Meinung: Digitalisierung IV

Ohne Kompromisse geht gar nichts

23. Juli 2015
von Börsenblatt
Die Urheberrechtsdiskussion muss die wirtschaftliche und politische Realität im Blick behalten. Von Tilman Lüder, Leiter des Referats Urheberrecht bei der Europäischen Kommission.
Das ideale Urheberrecht gibt es nicht. Gesetzgebung auf diesem Gebiet beruht, wie in vielen Bereichen auch, auf Kompromissen. Wer keine Kompromisse eingehen kann wird nie erfolgreich ein Gesetz verabschieden.
Unsere Legislativarbeit wird in Deutschlands Hochschulen oft kritisiert. Vielfach wird uns vorgeworfen, wir regulierten zu sehr im Interesse der Industrien. Dabei käme der Urheber oder der Künstler zu kurz. Dieser Streit hat sich erneut am Projekt der Schutzdauer für Tonträger entzündet. Natürlich wäre es eine tolle Initiative aus Sicht der Künstler, deren Schutzrechte und Vergütungsansprüche von derzeit 50 Jahren auf Lebenszeit aufzustocken. Damit würden Musiker ein ganzes Leben lang Geld aus den gesetzlichen Vergütungsansprüchen erhalten. Die Plattenfirmen gingen leer aus.  

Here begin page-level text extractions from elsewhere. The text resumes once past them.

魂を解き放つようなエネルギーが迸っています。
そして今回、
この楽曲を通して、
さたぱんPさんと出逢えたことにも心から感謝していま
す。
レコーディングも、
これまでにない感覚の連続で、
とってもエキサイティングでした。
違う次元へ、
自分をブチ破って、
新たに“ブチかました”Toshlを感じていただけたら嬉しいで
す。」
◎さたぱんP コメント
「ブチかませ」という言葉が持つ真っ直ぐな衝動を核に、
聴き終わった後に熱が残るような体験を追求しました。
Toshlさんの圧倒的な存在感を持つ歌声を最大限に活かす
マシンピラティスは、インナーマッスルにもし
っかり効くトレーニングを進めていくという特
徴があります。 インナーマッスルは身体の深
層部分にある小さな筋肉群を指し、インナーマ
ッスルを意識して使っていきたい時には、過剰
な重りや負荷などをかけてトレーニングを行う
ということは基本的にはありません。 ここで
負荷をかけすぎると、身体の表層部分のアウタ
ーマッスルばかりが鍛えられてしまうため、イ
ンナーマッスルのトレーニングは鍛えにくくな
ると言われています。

Aber wäre dieser Vorschlag konsensfähig? Glauben die Akademiker wirklich, dass eine reine Künstlerinitiative in der Praxis umsetzbar wäre?  
Nach sorgfältiger Folgenabschätzung war uns das Risiko zu groß. Ein Vorschlag, der die Schutzdauer für den Künstler anhebt, nicht aber jene für den Hersteller hätte zu einer Zersplitterung des bislang einheitlichen Leistungsschutzrechtes geführt. Bei der Wahrnehmung und der Durchsetzung der Rechte hätte eine Aufsplittung der Schutzrechte zu Komplikationen und zu Durchsetzungsdefiziten geführt.
Also eine pragmatische Entscheidung: die Schutzdauer wird einheitlich für Künstler und Produzenten angehoben. Dieses pragmatische Vorgehen sollte uns nicht den Vorwurf der Parteilichkeit oder Lobbyhörigkeit einbringen. Keiner der Beteiligten hat für seine Arbeit an diesem Projekt Geschenke oder andere Vergünstigungen erhalten. Unser Ziel ist es, mit einer Künstlerinitiative Erfolg zu haben. Deshalb müssen wir den Vorschlag in wirtschaftlicher und politischer Realität verankern.
Dies ist mein Kernpunkt: Es darf keinen Grundsatz geben, wonach die Politik von Vorschlägen absehen muss, sobald diese nicht einem akademischen Idealtypus entsprechen. Die große Gefahr für das Urheberrecht ist derzeit nicht legislative Überaktivität, sondern, im Gegenteil, der Stillstand der Rechtsentwicklung.
Sämtliche Themenbereiche im Urheberrecht sind so sensibel, dass es viel einfacher wäre, diese Interessengegensätze zu studieren, darüber zu konsultieren und die Situation dann auf sich beruhen zu lassen. Seit 2005 hat meine Abteilung Urheberrecht nicht weniger als fünf sogenannte Folgenabschätzungsstudien durchgeführt (Verwertungsgesellschaften, Privatkopie, Schutzdauer und Miturheberschaft). Dazu kommen zwei Evaluierungsberichte (Datenbanken und Urheberrecht in der Informationsgesellschaft) und unlängst ein Grünbuch zur Wissensgesellschaft. An der Legislativfront haben diese vielfältigen Studien gerade einmal zu einer »Soft-law«-Maßnahme und einem einzigen Gesetzesvorschlag geführt. Kein Wunder also, wenn das Europäische Parlament etwas mehr Aktivität und politischen Mut anmahnt.
In der nun anstehenden Legis­laturperiode 2009 bis 2014 erwartet das Europäische Parlament einen deutlichen Aktivitätsschub im Bereich des geistigen Eigentums. Studien und Folgen­abschätzung werden nicht mehr ausreichen. Konkrete Maßnahmen stehen nun auf der Tagesordnung. Und hierbei muss es zu Kompromissen kommen.